Twitter is Internet road rage.

by: The Dust Council

Last Updated: 2019-Aug-08

I've created, deleted, and re-created Twitter blogs about a dozen times and for some reason I never learn my lesson. Twitter is something I want to like. But there is something about it which turns nearly everyone who uses it into a complete bastard. There is nothing more hazardous than following someone I like or find interesting.

Twitter is analagous to mostly strangers holding up bumper stickers at each other in one hand, with a middle finger extended on the other. Nuance is scarce. Words are rarely chosen carefully in the interest of advancing discourse: what seems to be far more fashionable is blunt sloganeering, snark, and hatred, constructed to please one's own audience. I honestly wonder if given the millions of Tweets, anyone has ever changed their mind because of something they've seen on Twitter.

Twitter is like road rage on a massive scale. And while the Internet has always had cruel, rude, destructive people, Twitter seems to turn even the best meaning people into unpleasant, cantankerous boors.

The more followers one has, the greater this tendency. Twitter users like to applaud and retweet people who are better at abuse than they are, and it interesting to watch how many nice folks have turned to performative hatred and snark because they attract followers. It is interesting to see how many people applaud and amplify abuse, as if there is some endgame in which generalized nastiness wins.

The format of Twitter's character limit makes any substantive debate or argument difficult, if not impossible. It is exactly the opposite format we need to untangle the increasingly complex problems which plague our civilization.

On Twitter, this premise (that any problem is complex) is by itself laughable, because Twitter users appear to be convinced people that the world works in a very simple way, that humans and their motivations are simple, and the solutions are simple, if only whomever they're blaming for the fiasco of the modern world would simply burst into flame following a mob-encouraged fusillade of abuse.

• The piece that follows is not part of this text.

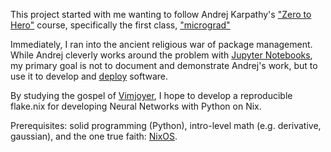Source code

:This project started with me wanting to follow Andrej Karpathy's ["Zero to Hero"](https://karpathy.ai/zero-to-hero.html) course, specifically the first class, ["micrograd"](https://www.youtube.com/watch?v=VMj-3S1tku0)

Immediately, I ran into the ancient religious war of package management.  While Andrej cleverly works around the problem with [Jupyter Notebooks](https://jupyter.org), my primary goal is not to document and demonstrate Andrej's work, but to use it to develop and [deploy](https://edolstra.github.io/pubs/nspfssd-lisa2004-final.pdf) software.

By studying the gospel of [Vimjoyer](https://www.youtube.com/watch?v=6fftiTJ2vuQ), I hope to develop a reproducible flake.nix for developing Neural Networks with Python on Nix.

Prerequisites: solid programming (Python), intro-level math (e.g. derivative, gaussian), and the one true faith: [NixOS](https://nixos.org/).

I try to avoid people like this, but to no avail. Politics — in particular — intrude on the feed of nearly every person I follow on Twitter, and this results in the exchange of insults and hostility which changes no one's mind but guarantees things will continue to spiral out of control.

I would have thought that the most obvious thing you learn as a child is that most people embrace hatred out of a sense of righteousness, misguided or not. When did we give up on that imparted wisdom and embrace and feed hatred under the banner of "my cause is just?"

It is also telling that most of the same people who complain about the polarization of society, online hostility, harrassment, mobs, and the grotesque dehumanization you see online, tend to hypocritically engage in the same, often within seconds or minutes of making this point.

Abusiveness, insults, and hatred does not change minds. It simply does not work. Almost universally, people will deliver flamboyant soliloquys about how they stand on principle and how the derision and disdain from critics would never move them to surrender their principles.

And I cannot figure out whether people are really so foolish to believe the same is not true of their antagonists and detractors, or whether they've given up and employ abuse, insult, sarcasm, cruelty, and dehumanization purely as performance art for their followers, without any hope of advancing an idea, persuading another, or improving the world.

This is true of much of the Internet, but it seems particularly concentrated on Twitter. I will never get used to the incivility of our age.

To all of the decent, kind-hearted folks of the world: may you never become popular on the Internet. I have seen the best minds of my generation destroyed by ego, sanctimoniousness, and hate.